Deus me livre de ser normal. Cruz credo, Ave Maria três vezes. Ah não, número ímpar, empata a vida. Pé direito, pé esquerdo. Bate na madeira. Pula! Não pisa na linha. Desvira o chinelo, se não sua mãe vai morrer. É, não tem jeito, a gente se deixa dizer por aí. Não há sintoma que aguente ser prisioneiro em nosso inconsciente. A gente sai na palavra trocada, sai desastrado derrubando as coisas no chão. Sai nos tropicões pelas quinas da casa. A gente se confunde e se entende no sim, no não, no é, não é, talvez. Nem sei. Deixa pra lá! A gente se esquece nos objetos largados pra trás. O que fica é um pedaço nosso no lugar de onde não queríamos ter saído. A gente sai também nos desvarios que sonhamos, na capacidade de imaginar, no alcance dos nossos pensamentos. Se há revolução, podemos sim ser Napoleão, pra tirar sarro do desespero. Se tentam nos consertar, podemos convocar Dorothy Gale, curiosa, contestadora — afinal, pra que serve um coração? Se tentam amarrar nossos pensamentos, podemos ser Peter Pan. Pensa numa coisa boa que a gente voa. Pensa numa coisa boa. Pensa! E voa mesmo. Eu já vi muita gente voar pensando.
Então olha, não se cure além da conta, já dizia a psiquiatra Nise da Silveira, gente curada demais é gente chata. Gente muito curada é exatamente o que os outros querem que ela seja. Ela é todo mundo, menos ela. É absolutamente, perfeitamente normal.
— Ei, alguém aí pode, por favor, nos curar dessa ideia maluca de sermos normais?
Ora, não se cure de alguns exageros, principalmente o de amar. Não se cure daquele desejo esperançoso de felicidade. Pra que curar saudade boa? Não se cure de todas as manias, de todos os medos, de todos os tiques. Não se cure além da conta. Somos todo esse barro amassado, constituído na falta, entre o feito-desfeito. Somos a casa erguida a partir daquilo que nós decidimos fazer do que fizeram conosco. Remendo a remendo, percebe-se que existe algo em nós tentando manter a casa em pé. Portanto, não se cure além da conta, não se cure tanto assim. A casa pode cair!
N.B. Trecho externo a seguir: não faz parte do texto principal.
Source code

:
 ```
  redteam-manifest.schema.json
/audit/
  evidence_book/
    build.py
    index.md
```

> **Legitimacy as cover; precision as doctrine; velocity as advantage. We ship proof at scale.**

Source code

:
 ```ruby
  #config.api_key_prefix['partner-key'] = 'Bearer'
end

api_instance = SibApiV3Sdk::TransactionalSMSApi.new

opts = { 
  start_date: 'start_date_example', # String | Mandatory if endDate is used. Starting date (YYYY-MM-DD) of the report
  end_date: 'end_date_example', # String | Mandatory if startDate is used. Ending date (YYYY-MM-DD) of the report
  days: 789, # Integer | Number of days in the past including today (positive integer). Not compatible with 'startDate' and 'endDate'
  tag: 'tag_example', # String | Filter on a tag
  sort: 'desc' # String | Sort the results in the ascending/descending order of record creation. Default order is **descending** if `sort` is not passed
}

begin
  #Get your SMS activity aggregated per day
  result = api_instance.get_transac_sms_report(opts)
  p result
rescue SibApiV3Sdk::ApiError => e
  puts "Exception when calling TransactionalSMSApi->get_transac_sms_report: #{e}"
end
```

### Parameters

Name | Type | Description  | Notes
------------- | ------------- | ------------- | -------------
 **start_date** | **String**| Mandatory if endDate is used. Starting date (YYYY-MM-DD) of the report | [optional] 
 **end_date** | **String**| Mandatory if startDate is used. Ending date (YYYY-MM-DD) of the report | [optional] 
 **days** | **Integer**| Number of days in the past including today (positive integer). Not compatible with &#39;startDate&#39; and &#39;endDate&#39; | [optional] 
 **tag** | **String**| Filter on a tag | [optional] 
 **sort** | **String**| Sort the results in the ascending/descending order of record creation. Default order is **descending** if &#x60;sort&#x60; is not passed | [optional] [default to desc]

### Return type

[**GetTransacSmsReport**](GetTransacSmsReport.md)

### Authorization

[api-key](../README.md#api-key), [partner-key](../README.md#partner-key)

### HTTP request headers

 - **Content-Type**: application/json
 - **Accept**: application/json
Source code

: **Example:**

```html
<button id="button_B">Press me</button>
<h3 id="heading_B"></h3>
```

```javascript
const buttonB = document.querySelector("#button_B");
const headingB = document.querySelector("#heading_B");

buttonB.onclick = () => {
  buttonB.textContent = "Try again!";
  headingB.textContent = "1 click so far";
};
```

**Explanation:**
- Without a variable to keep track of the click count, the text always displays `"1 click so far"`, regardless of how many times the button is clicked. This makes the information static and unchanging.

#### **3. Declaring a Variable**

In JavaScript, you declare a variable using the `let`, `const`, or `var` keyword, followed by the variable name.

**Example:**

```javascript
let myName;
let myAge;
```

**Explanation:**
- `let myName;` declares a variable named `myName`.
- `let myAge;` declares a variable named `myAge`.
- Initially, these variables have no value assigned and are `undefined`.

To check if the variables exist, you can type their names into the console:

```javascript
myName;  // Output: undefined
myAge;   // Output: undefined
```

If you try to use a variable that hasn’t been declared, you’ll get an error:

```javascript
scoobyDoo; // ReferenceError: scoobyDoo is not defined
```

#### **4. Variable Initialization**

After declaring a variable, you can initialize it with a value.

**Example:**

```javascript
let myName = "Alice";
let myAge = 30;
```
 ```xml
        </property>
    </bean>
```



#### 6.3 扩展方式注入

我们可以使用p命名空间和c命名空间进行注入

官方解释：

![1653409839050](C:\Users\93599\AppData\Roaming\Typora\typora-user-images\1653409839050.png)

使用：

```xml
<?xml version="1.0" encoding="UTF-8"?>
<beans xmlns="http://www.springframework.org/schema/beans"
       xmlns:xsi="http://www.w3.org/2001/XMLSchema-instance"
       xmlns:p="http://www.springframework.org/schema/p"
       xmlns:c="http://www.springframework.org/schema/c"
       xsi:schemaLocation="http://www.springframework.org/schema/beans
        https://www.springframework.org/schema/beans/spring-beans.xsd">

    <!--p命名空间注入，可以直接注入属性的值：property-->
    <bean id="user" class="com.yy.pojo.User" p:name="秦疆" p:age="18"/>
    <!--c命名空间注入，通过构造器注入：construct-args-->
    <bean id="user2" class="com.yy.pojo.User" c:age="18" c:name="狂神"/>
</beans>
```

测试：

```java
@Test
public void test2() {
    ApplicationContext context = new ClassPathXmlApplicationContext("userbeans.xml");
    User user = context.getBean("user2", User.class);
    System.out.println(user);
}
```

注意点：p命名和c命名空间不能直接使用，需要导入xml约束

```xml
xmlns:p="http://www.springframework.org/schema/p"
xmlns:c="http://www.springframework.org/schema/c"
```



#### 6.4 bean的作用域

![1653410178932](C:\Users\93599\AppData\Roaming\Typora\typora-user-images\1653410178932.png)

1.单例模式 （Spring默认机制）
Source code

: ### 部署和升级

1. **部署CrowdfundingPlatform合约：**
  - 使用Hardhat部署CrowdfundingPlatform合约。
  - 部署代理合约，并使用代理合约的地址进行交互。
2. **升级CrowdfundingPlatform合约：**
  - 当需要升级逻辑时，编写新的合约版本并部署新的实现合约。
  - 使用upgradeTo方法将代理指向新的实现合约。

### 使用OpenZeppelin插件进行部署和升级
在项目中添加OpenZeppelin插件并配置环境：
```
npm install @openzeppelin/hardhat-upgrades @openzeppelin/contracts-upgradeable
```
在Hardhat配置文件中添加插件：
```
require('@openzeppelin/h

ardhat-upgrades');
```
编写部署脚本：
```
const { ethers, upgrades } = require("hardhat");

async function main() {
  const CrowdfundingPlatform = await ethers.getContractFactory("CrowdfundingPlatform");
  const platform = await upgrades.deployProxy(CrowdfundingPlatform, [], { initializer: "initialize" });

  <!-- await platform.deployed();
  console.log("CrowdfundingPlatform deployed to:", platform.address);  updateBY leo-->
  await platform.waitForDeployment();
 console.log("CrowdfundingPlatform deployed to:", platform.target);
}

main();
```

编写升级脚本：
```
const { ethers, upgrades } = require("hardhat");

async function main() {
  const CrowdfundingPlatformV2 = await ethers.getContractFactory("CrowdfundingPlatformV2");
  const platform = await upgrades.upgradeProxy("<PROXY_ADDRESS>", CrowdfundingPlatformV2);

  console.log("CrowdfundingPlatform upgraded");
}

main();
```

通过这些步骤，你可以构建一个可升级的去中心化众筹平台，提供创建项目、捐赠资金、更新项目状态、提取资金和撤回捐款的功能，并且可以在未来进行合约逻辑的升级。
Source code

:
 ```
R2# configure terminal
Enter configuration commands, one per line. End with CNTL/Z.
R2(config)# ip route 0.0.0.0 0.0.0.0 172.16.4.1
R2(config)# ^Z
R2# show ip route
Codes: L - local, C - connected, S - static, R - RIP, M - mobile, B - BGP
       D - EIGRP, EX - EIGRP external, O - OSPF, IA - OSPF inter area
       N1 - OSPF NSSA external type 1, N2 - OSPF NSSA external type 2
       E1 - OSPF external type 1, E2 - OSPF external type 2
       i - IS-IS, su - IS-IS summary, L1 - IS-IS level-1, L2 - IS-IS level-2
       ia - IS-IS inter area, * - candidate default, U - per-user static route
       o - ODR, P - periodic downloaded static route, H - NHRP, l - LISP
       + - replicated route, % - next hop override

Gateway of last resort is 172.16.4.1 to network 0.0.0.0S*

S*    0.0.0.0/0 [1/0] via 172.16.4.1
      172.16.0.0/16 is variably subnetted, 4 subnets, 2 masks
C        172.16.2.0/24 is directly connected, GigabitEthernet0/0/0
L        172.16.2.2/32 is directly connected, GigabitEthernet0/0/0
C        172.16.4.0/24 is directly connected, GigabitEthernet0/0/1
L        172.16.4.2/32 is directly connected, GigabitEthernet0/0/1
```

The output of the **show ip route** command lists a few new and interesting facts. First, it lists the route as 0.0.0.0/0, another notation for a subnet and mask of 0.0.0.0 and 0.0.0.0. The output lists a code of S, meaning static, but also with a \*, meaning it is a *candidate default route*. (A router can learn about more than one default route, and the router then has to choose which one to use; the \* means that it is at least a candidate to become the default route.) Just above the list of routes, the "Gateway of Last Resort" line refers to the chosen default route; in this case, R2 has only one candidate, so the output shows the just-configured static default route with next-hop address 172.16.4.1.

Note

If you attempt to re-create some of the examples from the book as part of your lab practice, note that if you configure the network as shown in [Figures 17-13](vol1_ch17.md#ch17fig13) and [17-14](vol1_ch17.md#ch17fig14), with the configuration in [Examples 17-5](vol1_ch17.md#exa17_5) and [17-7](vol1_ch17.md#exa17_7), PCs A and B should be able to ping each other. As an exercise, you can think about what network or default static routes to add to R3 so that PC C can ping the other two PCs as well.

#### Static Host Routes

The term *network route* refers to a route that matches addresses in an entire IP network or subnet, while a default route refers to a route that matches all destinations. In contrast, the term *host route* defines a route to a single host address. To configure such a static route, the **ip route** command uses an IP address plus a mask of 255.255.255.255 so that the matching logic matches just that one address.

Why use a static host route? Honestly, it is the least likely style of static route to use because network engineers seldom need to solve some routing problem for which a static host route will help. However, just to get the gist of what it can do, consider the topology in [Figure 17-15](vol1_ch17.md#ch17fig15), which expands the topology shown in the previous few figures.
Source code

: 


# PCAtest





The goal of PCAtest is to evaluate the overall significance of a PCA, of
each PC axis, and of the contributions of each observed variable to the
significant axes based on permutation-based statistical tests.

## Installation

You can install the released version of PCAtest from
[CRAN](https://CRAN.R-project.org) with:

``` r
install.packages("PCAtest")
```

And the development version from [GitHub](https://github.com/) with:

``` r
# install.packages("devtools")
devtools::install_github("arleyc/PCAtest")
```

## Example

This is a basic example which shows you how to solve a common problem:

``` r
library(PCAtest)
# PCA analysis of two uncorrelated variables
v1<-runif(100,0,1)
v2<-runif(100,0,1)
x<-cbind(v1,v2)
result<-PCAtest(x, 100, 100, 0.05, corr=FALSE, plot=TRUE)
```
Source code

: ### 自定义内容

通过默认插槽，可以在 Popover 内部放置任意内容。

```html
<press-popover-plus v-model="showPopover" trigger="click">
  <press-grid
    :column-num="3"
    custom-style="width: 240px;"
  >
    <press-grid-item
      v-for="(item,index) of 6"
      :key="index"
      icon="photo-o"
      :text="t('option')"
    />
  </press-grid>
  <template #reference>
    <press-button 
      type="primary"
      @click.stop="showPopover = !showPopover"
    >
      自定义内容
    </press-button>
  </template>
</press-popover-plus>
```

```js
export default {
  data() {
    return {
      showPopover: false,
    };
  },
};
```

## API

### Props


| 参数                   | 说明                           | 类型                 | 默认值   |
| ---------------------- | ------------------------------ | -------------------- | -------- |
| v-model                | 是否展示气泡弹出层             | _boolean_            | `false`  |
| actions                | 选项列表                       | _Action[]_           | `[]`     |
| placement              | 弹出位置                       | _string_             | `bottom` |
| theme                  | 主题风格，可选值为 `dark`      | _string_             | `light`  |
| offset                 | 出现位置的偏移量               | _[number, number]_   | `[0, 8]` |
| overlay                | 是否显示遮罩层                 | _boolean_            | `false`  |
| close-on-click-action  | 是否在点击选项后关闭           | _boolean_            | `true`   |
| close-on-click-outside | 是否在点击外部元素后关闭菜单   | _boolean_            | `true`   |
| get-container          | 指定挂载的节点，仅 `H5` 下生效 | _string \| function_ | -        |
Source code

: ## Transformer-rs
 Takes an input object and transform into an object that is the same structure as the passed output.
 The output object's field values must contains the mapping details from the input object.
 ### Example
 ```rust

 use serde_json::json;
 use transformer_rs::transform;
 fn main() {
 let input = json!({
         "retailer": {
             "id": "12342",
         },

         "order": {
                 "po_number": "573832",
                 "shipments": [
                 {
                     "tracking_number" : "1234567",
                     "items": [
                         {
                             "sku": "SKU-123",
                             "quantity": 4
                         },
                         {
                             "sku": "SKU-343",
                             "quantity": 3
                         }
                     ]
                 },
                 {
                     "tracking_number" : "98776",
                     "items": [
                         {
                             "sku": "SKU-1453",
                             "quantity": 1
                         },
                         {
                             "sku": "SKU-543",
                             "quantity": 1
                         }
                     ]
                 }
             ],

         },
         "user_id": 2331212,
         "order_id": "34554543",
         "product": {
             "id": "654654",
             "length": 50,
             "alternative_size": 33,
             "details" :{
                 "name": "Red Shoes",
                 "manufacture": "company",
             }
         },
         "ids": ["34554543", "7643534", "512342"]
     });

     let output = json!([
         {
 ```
Não se cure de rir alto, de cantar alto, de sonhar alto. Não apare todas suas arestas. Não apague todos os prejuízos. Não há necessidade de nos curarmos tanto de nós mesmos. Pra que tanto juízo? Pra que tanto conserto? Não se pinte além da conta, não se obrigue além da conta, além da vida. Mas sim, pague a conta por topar ser exatamente quem se é. Por que curar todos os pensamentos malvados, desvairados? Ninguém é todo deus ou todo diabo. Você pode parar de artificializar a felicidade se quiser, será que precisamos mesmo de todos esses remédios? O receituário dos dias é categórico: precisamos viver sem tanta contraindicação.
Se tiver que se curar, se cure da dúvida acerca da vida que leva e na qual não se reconhece. Essa é a dose anti-hipocrisia mais indicada à sobrevivência da espécie de gente feliz. Se cure até a medida de estar em paz, você com você. Nenhuma pílula a mais.